Tests passing locally and in CI are one thing. Production, as always, had other plans.

When we deployed, the site returned a blank page. The problem? Our React setup had served files from `/build`, but Laravel expects `/public`. The nginx config was still pointing to the old path. A quick revert to Forge's default configuration fixed that.

Then came the 500 errors. Our deployment script ran `npm run build` before `composer install`, which worked fine when React was a standalone SPA, but now Vite needed Laravel's PHP files to exist first. Claude suggested reordering the deployment script: composer first, npm second. Deploy again. Site up.

These are the moments where you need to guide AI a bit more. It doesn't know your server setup, your deployment pipeline, or your nginx config. But describe the symptoms, paste the error, let it ask clarifying questions, and you'll debug it together faster than either of you would alone. Claude suggested the deployment script reorder within seconds of seeing the 500 error. We just had to be its eyes and hands on the server.

The Technique That Made It Work

Looking back, a few things made this possible:

Atomic commits with clear attribution. Every AI-generated commit got an `[AI]` prefix. When something broke, we could instantly see whether to blame Claude or ourselves. More importantly, small commits meant easy rollbacks.

Tests as a feedback loop. We didn't trust Claude's code. We trusted the test suite. As long as the tests passed, including end-to-end tests that actually clicked through the UI - we could be confident the migration wasn't breaking user-facing functionality.

Human judgment for architecture. Claude can translate code between frameworks, but it doesn't understand why you made certain decisions. We had to manually add comments explaining our non-default Laravel patterns. We had to decide which dependencies to keep and which to drop. The AI moved fast; we provided direction.

Explicit version requirements. "Use Livewire 4" gets you Livewire 4. Just "add Livewire" gets you whatever version has the most training data - probably not what you want for a fresh project in 2026.

The Numbers

- Timeline: less than 5 hours of logged work, spread over a few days
- Commits: 47- Files changed: 127
- Lines added: 11,513
- Lines removed: 16,204
- "Fix AI f*ckup" commits: 1 (that we labelled honestly)

What This Means

We're not suggesting everyone should rewrite their stack this week.
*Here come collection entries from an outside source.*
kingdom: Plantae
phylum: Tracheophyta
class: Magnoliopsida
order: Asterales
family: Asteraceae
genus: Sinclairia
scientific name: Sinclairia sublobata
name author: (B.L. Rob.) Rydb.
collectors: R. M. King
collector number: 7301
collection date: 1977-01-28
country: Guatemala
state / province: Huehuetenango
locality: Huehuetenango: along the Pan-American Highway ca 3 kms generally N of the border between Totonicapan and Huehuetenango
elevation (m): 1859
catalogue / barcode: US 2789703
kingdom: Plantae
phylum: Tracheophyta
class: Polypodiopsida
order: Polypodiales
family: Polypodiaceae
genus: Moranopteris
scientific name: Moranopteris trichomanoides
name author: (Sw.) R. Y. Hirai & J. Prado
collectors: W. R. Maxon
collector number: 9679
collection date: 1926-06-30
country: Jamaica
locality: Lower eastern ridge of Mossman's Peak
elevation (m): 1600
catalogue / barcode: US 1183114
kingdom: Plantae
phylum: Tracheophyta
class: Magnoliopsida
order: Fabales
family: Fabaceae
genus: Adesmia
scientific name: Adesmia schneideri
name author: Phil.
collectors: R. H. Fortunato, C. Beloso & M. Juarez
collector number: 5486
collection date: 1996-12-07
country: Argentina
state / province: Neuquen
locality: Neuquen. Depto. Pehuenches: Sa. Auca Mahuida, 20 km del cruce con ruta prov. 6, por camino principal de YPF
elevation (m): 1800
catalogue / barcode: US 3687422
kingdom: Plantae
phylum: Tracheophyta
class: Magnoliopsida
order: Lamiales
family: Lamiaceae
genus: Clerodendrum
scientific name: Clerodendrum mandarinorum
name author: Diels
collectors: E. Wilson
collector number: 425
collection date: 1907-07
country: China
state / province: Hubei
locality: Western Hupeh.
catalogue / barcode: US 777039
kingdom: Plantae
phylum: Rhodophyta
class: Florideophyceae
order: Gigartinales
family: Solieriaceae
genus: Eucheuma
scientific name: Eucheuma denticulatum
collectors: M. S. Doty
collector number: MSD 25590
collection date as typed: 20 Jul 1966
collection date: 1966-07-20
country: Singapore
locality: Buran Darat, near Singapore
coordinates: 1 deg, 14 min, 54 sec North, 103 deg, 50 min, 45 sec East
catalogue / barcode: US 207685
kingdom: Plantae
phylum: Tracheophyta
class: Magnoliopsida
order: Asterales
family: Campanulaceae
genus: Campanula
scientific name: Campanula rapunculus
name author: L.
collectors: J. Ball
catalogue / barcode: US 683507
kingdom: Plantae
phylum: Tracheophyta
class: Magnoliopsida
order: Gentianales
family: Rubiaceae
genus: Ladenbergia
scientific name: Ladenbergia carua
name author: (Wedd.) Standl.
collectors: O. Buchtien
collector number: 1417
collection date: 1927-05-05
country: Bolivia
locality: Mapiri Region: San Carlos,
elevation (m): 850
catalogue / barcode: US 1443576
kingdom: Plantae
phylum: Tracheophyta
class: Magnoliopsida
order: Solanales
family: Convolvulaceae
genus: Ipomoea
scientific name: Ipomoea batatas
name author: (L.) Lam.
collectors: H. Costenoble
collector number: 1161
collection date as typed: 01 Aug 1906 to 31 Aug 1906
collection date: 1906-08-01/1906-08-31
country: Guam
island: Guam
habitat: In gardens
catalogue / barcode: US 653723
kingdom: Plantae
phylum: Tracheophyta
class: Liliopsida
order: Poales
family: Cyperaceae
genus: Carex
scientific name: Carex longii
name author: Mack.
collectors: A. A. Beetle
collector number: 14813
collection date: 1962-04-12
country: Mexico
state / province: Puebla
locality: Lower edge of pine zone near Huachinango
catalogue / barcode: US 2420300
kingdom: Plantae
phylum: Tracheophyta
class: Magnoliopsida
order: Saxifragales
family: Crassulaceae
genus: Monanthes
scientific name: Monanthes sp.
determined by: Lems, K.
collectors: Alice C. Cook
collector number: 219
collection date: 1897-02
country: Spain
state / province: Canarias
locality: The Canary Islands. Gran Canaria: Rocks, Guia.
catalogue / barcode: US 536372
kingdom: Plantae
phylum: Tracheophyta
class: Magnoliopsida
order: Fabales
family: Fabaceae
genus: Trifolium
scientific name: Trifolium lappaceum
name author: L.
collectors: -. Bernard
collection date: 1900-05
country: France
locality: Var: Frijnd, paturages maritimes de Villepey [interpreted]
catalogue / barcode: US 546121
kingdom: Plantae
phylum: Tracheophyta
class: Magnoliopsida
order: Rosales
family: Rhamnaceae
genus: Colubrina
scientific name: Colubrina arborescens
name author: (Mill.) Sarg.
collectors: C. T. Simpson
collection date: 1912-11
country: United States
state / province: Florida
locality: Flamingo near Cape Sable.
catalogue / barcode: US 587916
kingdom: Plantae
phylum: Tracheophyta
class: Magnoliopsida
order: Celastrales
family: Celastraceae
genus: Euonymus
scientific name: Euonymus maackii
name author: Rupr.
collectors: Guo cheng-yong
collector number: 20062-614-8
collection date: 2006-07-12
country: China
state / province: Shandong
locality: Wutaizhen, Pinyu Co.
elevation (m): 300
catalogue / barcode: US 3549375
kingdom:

Our htaccess tester is a small, well-tested application. The migration worked because we had comprehensive test coverage, because the target architecture was straightforward, and because we could review every change Claude made.

But the economics of technical modernisation just changed. That "someday" refactoring project? The legacy code migration you've been dreading? The framework upgrade that never makes it to the sprint? These are now weekend projects instead of quarter-long initiatives.

The catch is that you need to actually understand what the AI is doing. When Claude generated Laravel controllers, we could review them because we know Laravel. When it messed up, we could fix it because we understood both the old code and the new. AI amplifies your abilities; it doesn't replace them.

Some hours, one developer, a complete stack migration. Not because AI wrote perfect code, but because it wrote reviewable code, fast enough that we could iterate through mistakes at superhuman speed.

The future of development isn't AI replacing programmers. It's programmers who know how to leverage AI, outpacing those who don't. 

Now, if you'll excuse us, we have a backlog of "someday" projects that suddenly look very achievable.